İşlediği suç nedeniyle kendisi hakkında soruşturma ve kovuşturma başlatılmasını engellemek amacıyla başkasına ait kimlik veya kimlik bilgilerini kullanma eyleminin TCK"nın 268. maddesinde düzenlenen "başkasına ait kimlik veya kimlik bilgilerinin kullanılması" suçunu, suç soruşturma veya kovuşturması için düzenlenenler dışındaki diğer resmi belgelerin düzenlenmesi aşamasında görevlilere kimliği ile ilgili yalan beyanda bulunma eyleminin ise TCK"nın 206/1. maddesinde öngörülen "resmi belgenin düzenlenmesinde yalan beyan" suçunu oluşturacağı;
Somut olayda;
Sanığın hakkındaki yakalama kararının infazını engellemek maksadıyla tedavi olmak için geldiği hastane polisine kendi kimlik bilgileri yerine Ç.. A.."ın kimlik bilgilerini vermesinden ibaret eyleminde hakkında soruşturma ve kovuşturma başlatılmasını gerektirecek işlenmiş bir suç bulunmadığının anlaşılması karşısında fiilin TCK"nın 206/1. maddesinde öngörülen "resmi belgenin düzenlenmesinde yalan beyan" suçunu oluşturacağı gözetilmeden, suç vasfında yanılgıya düşülerek yazılı şekilde hüküm kurulması,
Kanuna aykırı, sanığın temyiz itirazları bu itibarla yerinde görülmüş olduğundan, hükmün bu sebepten dolayı BOZULMASINA, 28.05.2014 tarihinde oyçokluğuyla karar verildi.
KARŞI OY:
Suç tarihinde geçirdiği trafik kazası sonucu tedavi amaçlı hastahaneye başvuran, Çorlu 3. Asliye Ceza Mahkemesinin 2007/34 Esas sayılı dosyasında yakalama kararı ile arandığından kendisini kardeşinin ismi ile tanıtan ancak kamu görevlileri tarafından tanınması ve şüpheli hareketleri nedeniyle yapılan araştırmada gerçek ismi tespit edilen, adli rapor ve yakalama tutanakları dahil tüm resmi belgeler sanığın gerçek ismi ile düzenlenen, başkasına ait kimlik bilgileri ile resmi bir belge düzenlenmeyen olayda; sanığın eyleminin TCK"nın 268. maddesinde düzenlenen başkasına ait kimlik veya kimlik bilgilerini kullanma suçunu oluşturduğu, ortada kamu görevlileri yanıltılarak sahte olarak oluşturulan bir resmi belge bulunmadığından, TCK"nın 206. maddesinde yer alan resmi belge düzenlenmesinde yalan beyanda bulunma suçunun oluşmadığı düşüncesiyle, sayın çoğunluğun hükmün bozulmasına ilişkin görüşlerine katılmıyorum.

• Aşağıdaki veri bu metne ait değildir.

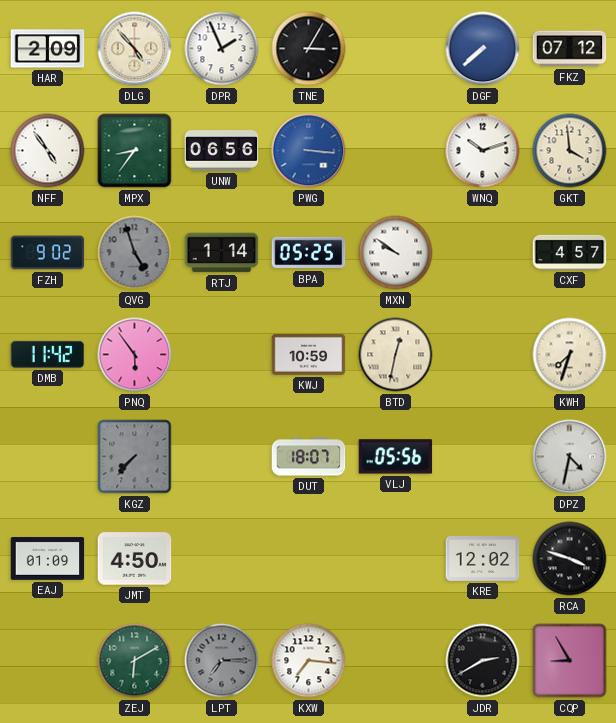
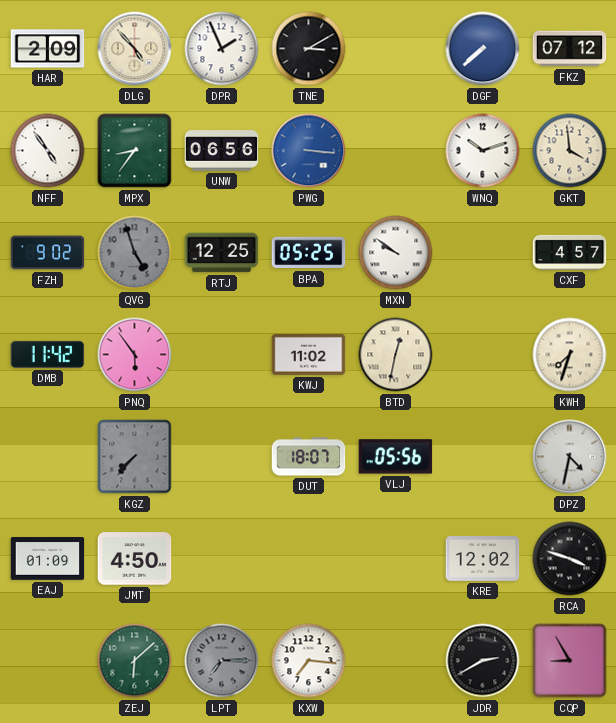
TNE: 3:05 -> 3:10
RTJ: 1:14 -> 12:25
KWJ: 10:59 -> 11:02
ZEJ: 6:10 -> 6:08
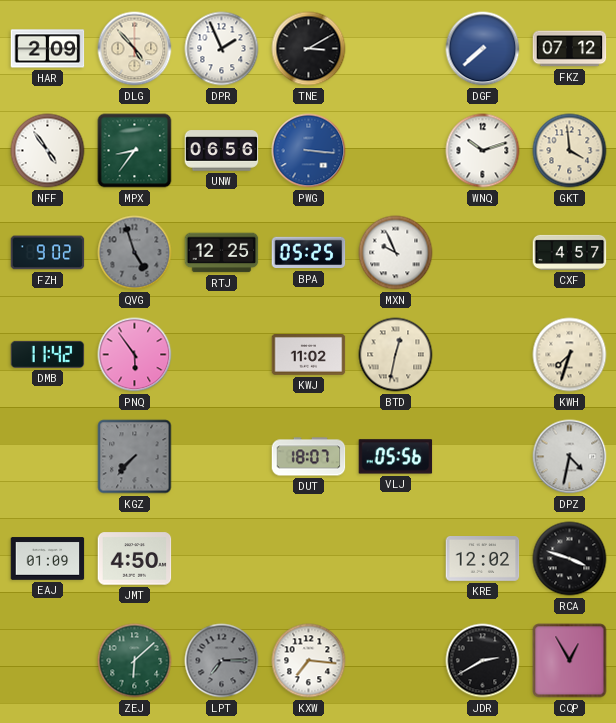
MXN: 9:51 -> 9:56
CQP: 8:55 -> 12:55
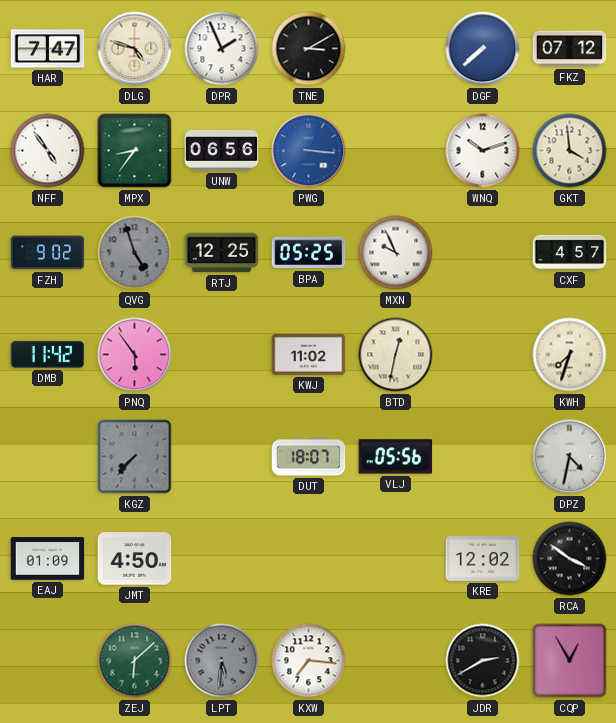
HAR: 2:09 -> 7:47
DLG: 4:53 -> 4:48
RCA: 3:48 -> 3:51
LPT: 7:15 -> 5:31
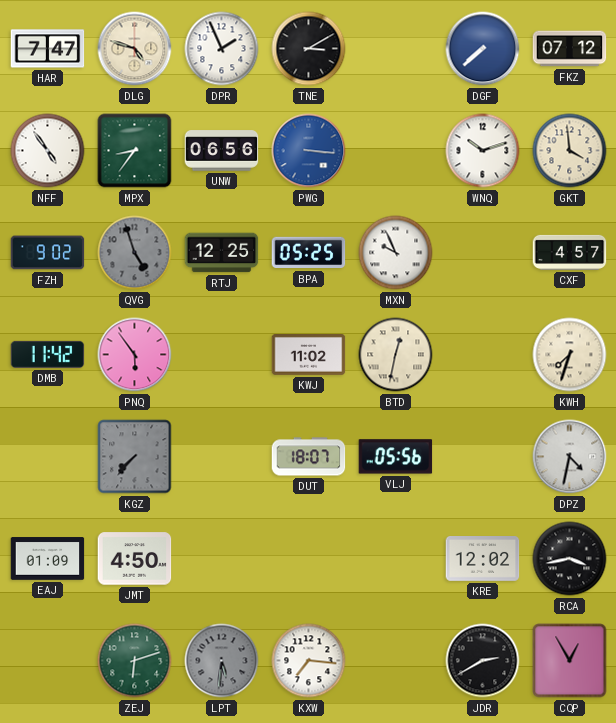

Konuyu biraz daha açmak gerekirse TCK 268. maddedeki suçun oluştuğuna ilişkin gerekçelerim şunlardır:
-TCK"nın 268. maddesindeki suç iftira suçu olmayıp unsurları iftiradan ayrıca düzenlenmiş ayrı bir suç tipidir. Bu anlamda TCK"nın 268. madde metni ile madde gerekçesi arasında çelişki mevcuttur. Ancak suçun unsurlarının madde metnine göre belirlenmesi gerekir.
-Başkasına ait kimlik bilgilerini kullanma suçu iftira suçu olmadığı için sanığın sadece soruşturmadan kurtulmak maksadıyla başkasına ait kimlik veya kimlik bilgilerini kullanması değil aynı zamada kovuşturmadan kurtulmak maksadıyla başkasına ait kimlik veya kimlik bilgilerini kullanması da cezalandırılmaktadır. Madde metninde kulanılan ve soruşturmadan farklı bir kavram olan kovuşturma terimini gözardı etmek mümkün değildir.
-Başkasına ait kimlik bilgilerini kullanma suçu soyut tehlike suçu olduğundan suçun oluşması için kimlik bilgileri kullanılan mağdur hakkında dava açılması zorunluluğu bulunmamaktadır. Bu zorunluluk olmadığından suç işlendikten sonra hakkında kamu davası açılan sanığın hakkında kovuşturma yapılmasını, kovuşturmanın devamını engellemek amacıyla -örneğin ifade vermekten kaçtığı için yakalama kararıyla aranmakta iken kamu görevlileri tarafından sorulduğunda- başkasına ait kimlik veya kimlik bilgilerini kullanması halinde de bu suç oluşmaktadır.
TCK"nın 206. maddesindeki suçun neden oluşmadığına ilişkin gerekçelerim ise şunlardır:
-Resmi belge düzenlenmesinde yalan beyanda bulunma suçu bir evrakta sahtecilik suçu olup belge düzenlemeye yetkili memur yanıltılarak sahte bir resmi belge oluşturulmaktadır. Bu sahte belge düzenlenmeden maddedeki suçun oluşması mümkün değildir. Somut olayda da sanığın kardeşinin ismi ile hiçbir belge düzenlenmemiştir.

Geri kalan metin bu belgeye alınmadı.